Questions fréquentes
- Quand le Digital Omnibus on AI est-il entré en vigueur ?
- Le règlement (UE) 2026/1744 a été publié au Journal officiel de l'Union européenne le 24 juillet 2026 et est entré en vigueur le 27 juillet 2026. Il modifie le règlement européen sur l'IA en vigueur (règlement (UE) 2024/1689).
- Une IA servant à rédiger des rapports est-elle un composant de sécurité ?
- Après la clarification apportée par le Digital Omnibus, en règle générale non. Une IA servant exclusivement à assister, accroître le confort, optimiser les performances, automatiser des processus ou effectuer des contrôles qualité ne relève pas de cette notion. Cette exclusion tombe toutefois si une défaillance ou un dysfonctionnement du système mettait en danger la santé ou la sécurité des personnes.
- À partir de quand les obligations relatives à l'IA à haut risque de l'annexe III s'appliquent-elles ?
- Le Digital Omnibus a reporté le délai applicable aux systèmes autonomes à haut risque de l'annexe III du 2 août 2026 au 2 décembre 2027. Pour les systèmes de l'annexe I, la date du 2 août 2028 s'applique. Les obligations sont donc reportées, non supprimées.
- Les rapports d'expertise privés sont-ils soumis à l'obligation de transparence de l'article 50 ?
- L'article 50, paragraphe 4, vise les textes générés par IA publiés pour informer le public sur des questions d'intérêt public. Un rapport d'expertise est un document technique privé destiné à un client. En outre, l'obligation disparaît lorsque le contenu a fait l'objet d'une relecture humaine ou d'un contrôle éditorial et qu'une personne en assume la responsabilité.
- Les experts doivent-ils satisfaire aux obligations GPAI du logiciel qu'ils utilisent ?
- Non. Les obligations relatives aux modèles d'IA à usage général s'appliquent depuis le 2 août 2025 et sont régies par le chapitre V du règlement sur l'IA. Elles s'adressent aux fournisseurs des modèles. Celui qui utilise un logiciel fini à titre professionnel est un utilisateur et n'est pas soumis à ces obligations du fournisseur.
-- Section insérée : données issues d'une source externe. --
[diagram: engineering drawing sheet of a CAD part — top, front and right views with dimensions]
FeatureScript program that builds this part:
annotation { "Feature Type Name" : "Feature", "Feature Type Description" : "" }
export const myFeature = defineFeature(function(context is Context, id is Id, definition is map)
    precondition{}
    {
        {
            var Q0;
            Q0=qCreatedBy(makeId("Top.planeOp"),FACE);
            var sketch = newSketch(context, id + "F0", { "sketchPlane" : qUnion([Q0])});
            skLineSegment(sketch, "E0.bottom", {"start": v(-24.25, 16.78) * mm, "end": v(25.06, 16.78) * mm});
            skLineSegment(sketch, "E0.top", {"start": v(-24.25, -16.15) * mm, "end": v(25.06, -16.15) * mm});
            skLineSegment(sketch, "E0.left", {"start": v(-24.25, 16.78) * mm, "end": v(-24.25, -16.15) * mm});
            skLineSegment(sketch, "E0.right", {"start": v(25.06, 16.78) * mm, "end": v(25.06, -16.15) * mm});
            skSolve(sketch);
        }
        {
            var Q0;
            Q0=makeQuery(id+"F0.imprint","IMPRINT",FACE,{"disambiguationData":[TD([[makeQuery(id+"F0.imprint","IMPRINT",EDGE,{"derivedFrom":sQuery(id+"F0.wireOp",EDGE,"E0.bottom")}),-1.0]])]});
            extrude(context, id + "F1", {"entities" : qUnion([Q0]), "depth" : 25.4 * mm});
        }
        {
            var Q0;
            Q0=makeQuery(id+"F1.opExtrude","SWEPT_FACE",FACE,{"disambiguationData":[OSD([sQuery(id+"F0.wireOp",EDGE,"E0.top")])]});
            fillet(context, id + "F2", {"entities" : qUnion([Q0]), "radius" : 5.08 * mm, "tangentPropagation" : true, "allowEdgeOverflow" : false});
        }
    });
- Les rapports entièrement automatiques sont-ils autorisés par le règlement sur l'IA ?
- Le règlement européen sur l'IA ne les exclut pas de manière générale. La pratique professionnelle mise toutefois sur le human in the loop: un projet généré par IA n'est pas un rapport achevé tant que l'expert ne l'a pas contrôlé, apprécié techniquement et validé.